----- Listed entries

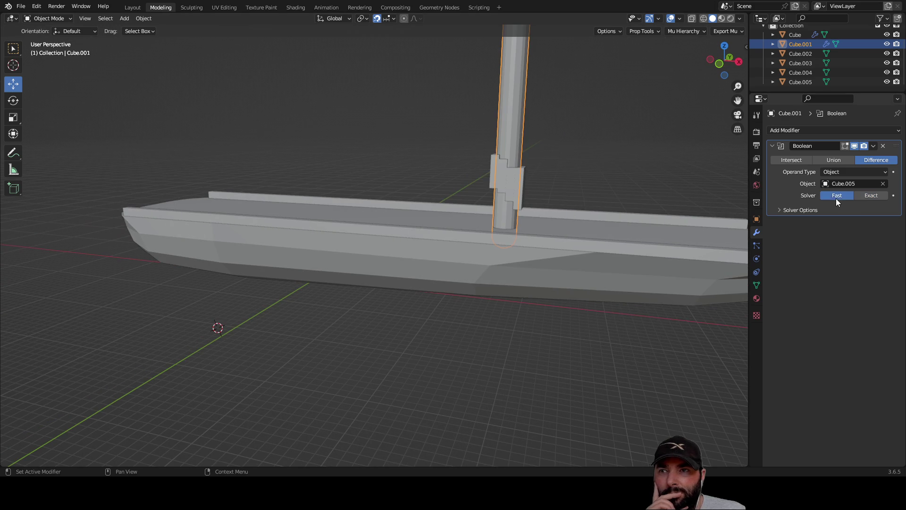
pyautogui.click(886, 82)
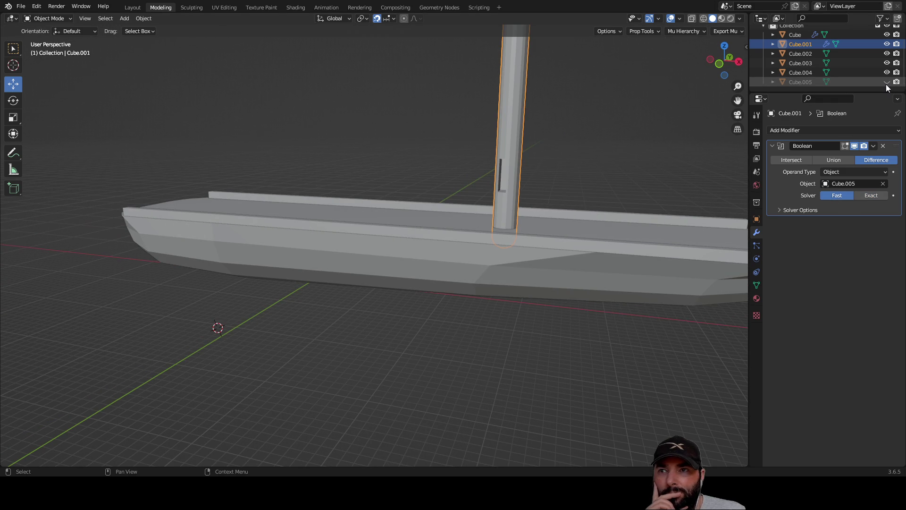
pyautogui.moveTo(591, 154)
pyautogui.mouseDown(button='middle')
pyautogui.moveTo(542, 147)
pyautogui.moveTo(489, 159)
pyautogui.moveTo(548, 176)
pyautogui.moveTo(532, 185)
pyautogui.moveTo(431, 181)
pyautogui.moveTo(564, 180)
pyautogui.moveTo(438, 169)
pyautogui.moveTo(509, 175)
pyautogui.mouseUp(button='middle')
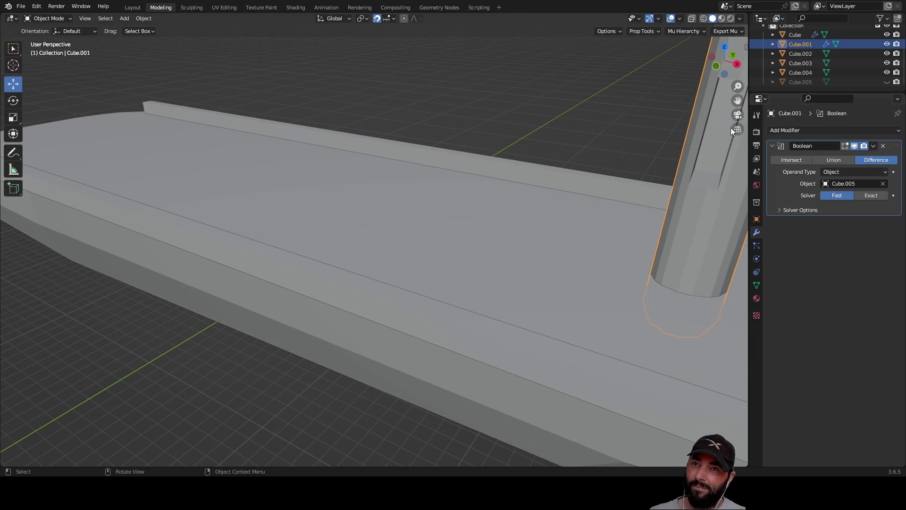
pyautogui.click(798, 83)
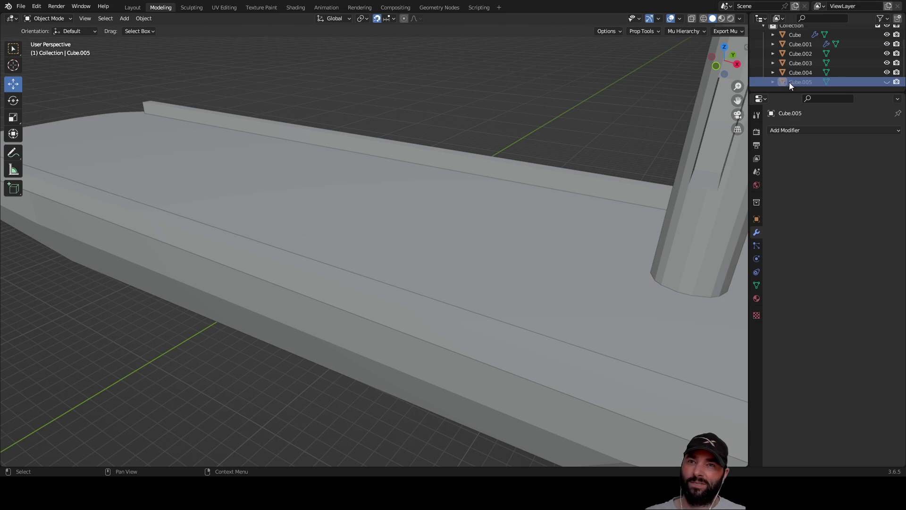
pyautogui.click(772, 82)
pyautogui.scroll(-1, 802, 83)
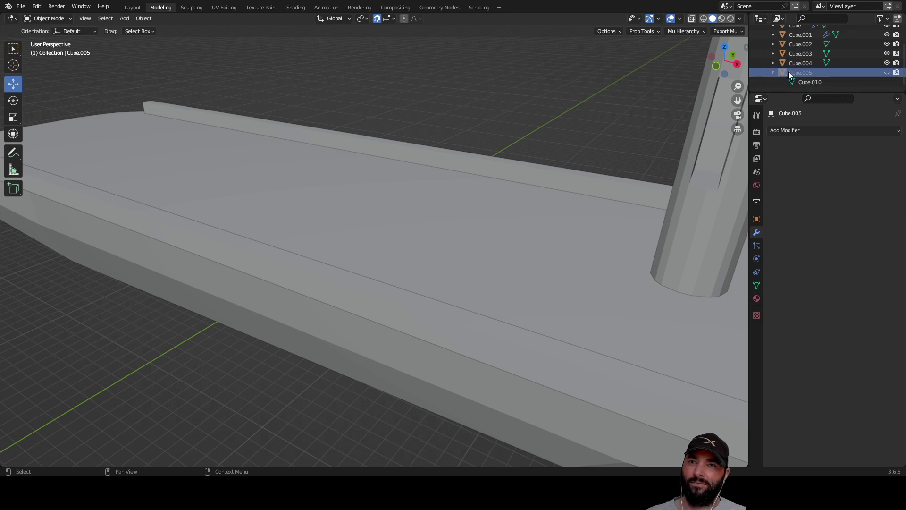
pyautogui.click(772, 72)
pyautogui.moveTo(736, 103)
pyautogui.mouseDown(button='middle')
pyautogui.moveTo(606, 185)
pyautogui.moveTo(502, 222)
pyautogui.moveTo(542, 180)
pyautogui.moveTo(525, 155)
pyautogui.moveTo(562, 153)
pyautogui.mouseUp(button='middle')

----------

■ **What you are asked to do**:
Print every record above exactly as written, leaving out the pictures.

■ **Solution to this exercise**:
pyautogui.click(886, 82)
pyautogui.moveTo(591, 154)
pyautogui.mouseDown(button='middle')
pyautogui.moveTo(542, 147)
pyautogui.moveTo(489, 159)
pyautogui.moveTo(548, 176)
pyautogui.moveTo(532, 185)
pyautogui.moveTo(431, 181)
pyautogui.moveTo(564, 180)
pyautogui.moveTo(438, 169)
pyautogui.moveTo(509, 175)
pyautogui.mouseUp(button='middle')
pyautogui.click(798, 83)
pyautogui.click(772, 82)
pyautogui.scroll(-1, 802, 83)
pyautogui.click(772, 72)
pyautogui.moveTo(736, 103)
pyautogui.mouseDown(button='middle')
pyautogui.moveTo(606, 185)
pyautogui.moveTo(502, 222)
pyautogui.moveTo(542, 180)
pyautogui.moveTo(525, 155)
pyautogui.moveTo(562, 153)
pyautogui.mouseUp(button='middle')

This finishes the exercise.